## PROBLEM DETAILS
Edit the rows between the lines holding "pose: elev=245.7 azim=233.6" and "Dot at: (289, 336)", inclusive, so that "pose" becomes "camera" and nothing else changes. Leave the pictures out of your answer.

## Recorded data
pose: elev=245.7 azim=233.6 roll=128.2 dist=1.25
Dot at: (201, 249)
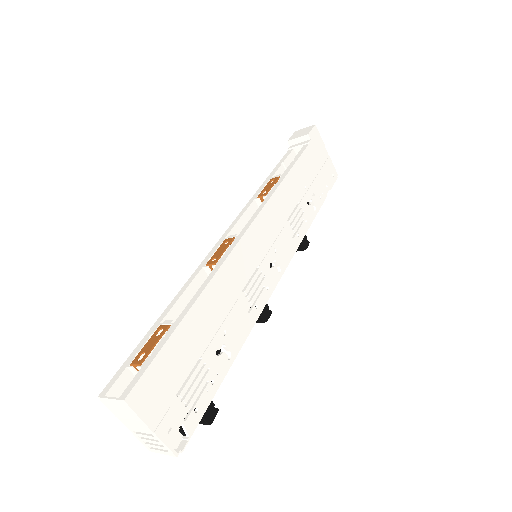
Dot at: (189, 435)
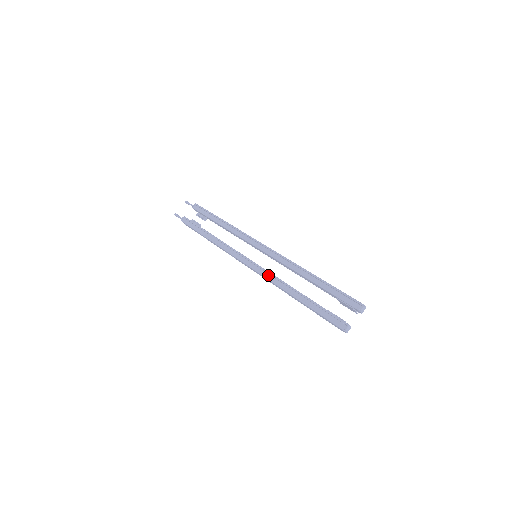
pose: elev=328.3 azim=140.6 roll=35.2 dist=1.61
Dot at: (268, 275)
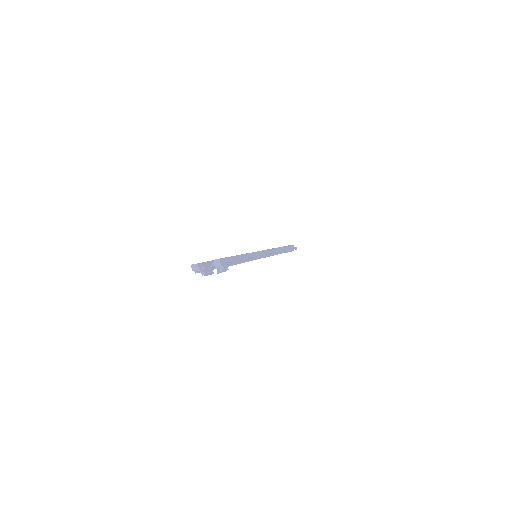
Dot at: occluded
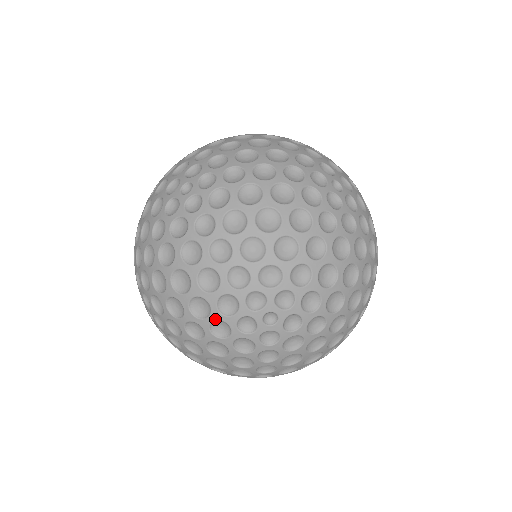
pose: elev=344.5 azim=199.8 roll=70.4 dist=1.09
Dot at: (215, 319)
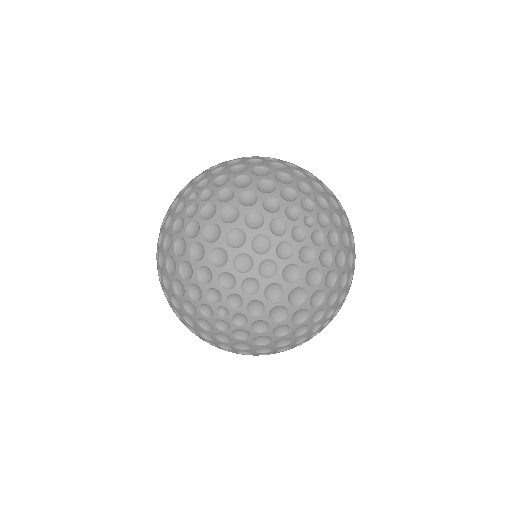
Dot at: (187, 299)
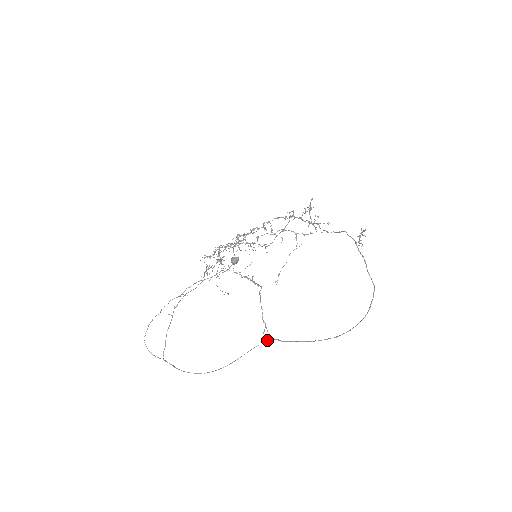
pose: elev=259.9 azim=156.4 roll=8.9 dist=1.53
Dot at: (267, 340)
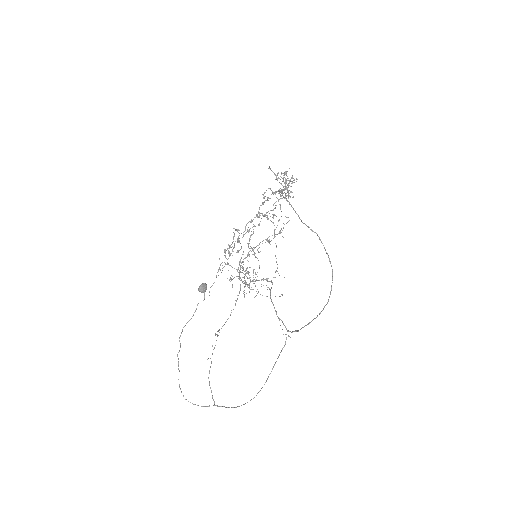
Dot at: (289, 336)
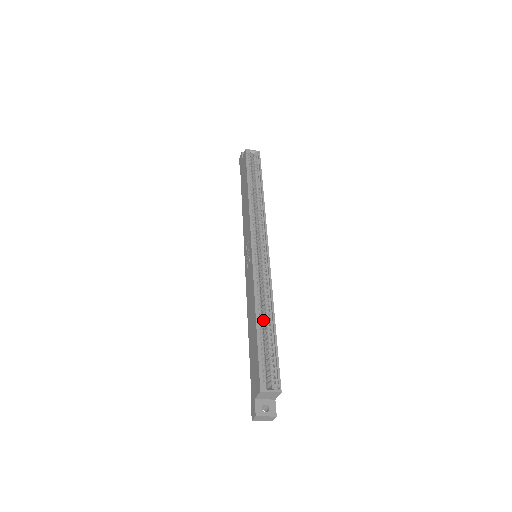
---
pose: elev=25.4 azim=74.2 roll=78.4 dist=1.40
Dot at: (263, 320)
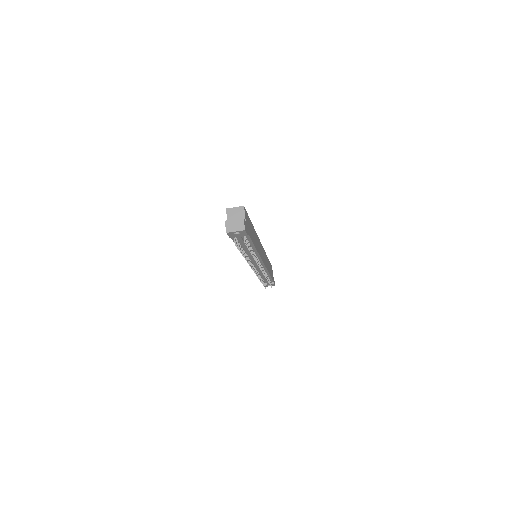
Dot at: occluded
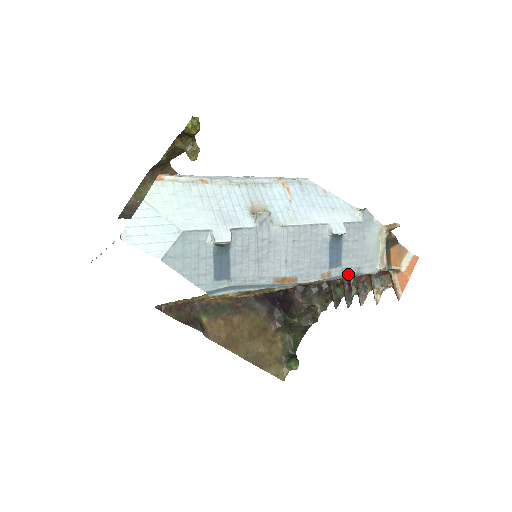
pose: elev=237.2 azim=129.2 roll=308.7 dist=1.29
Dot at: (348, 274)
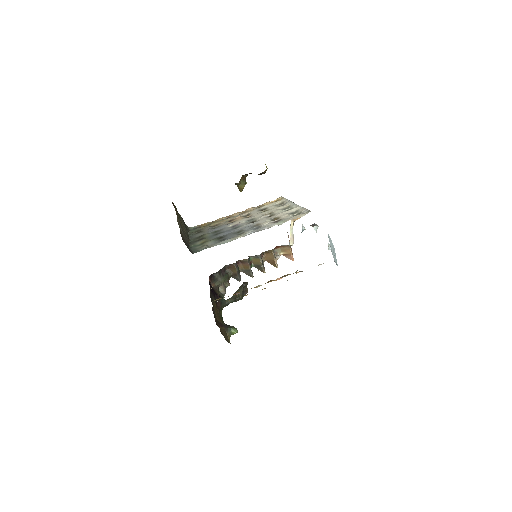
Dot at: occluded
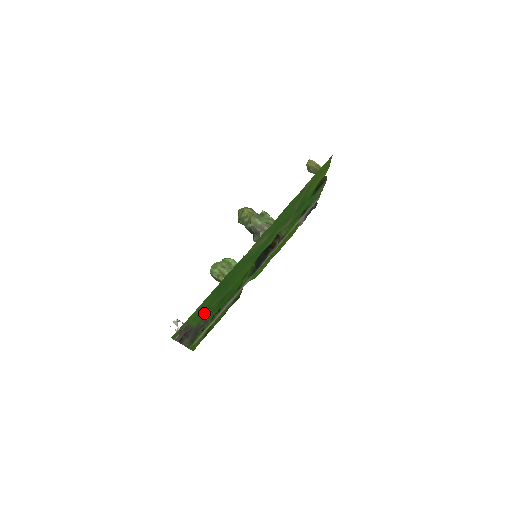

## RESPONSE TO THIS EXERCISE
camera: elev=245.7 azim=233.6 roll=128.2 dist=1.25
Dot at: (201, 249)
Dot at: (189, 435)
camera: elev=328.3 azim=140.6 roll=35.2 dist=1.61
Dot at: (268, 275)
Dot at: occluded
camera: elev=344.5 azim=199.8 roll=70.4 dist=1.09
Dot at: (215, 319)
Dot at: (187, 299)
camera: elev=259.9 azim=156.4 roll=8.9 dist=1.53
Dot at: (267, 340)
Dot at: (289, 336)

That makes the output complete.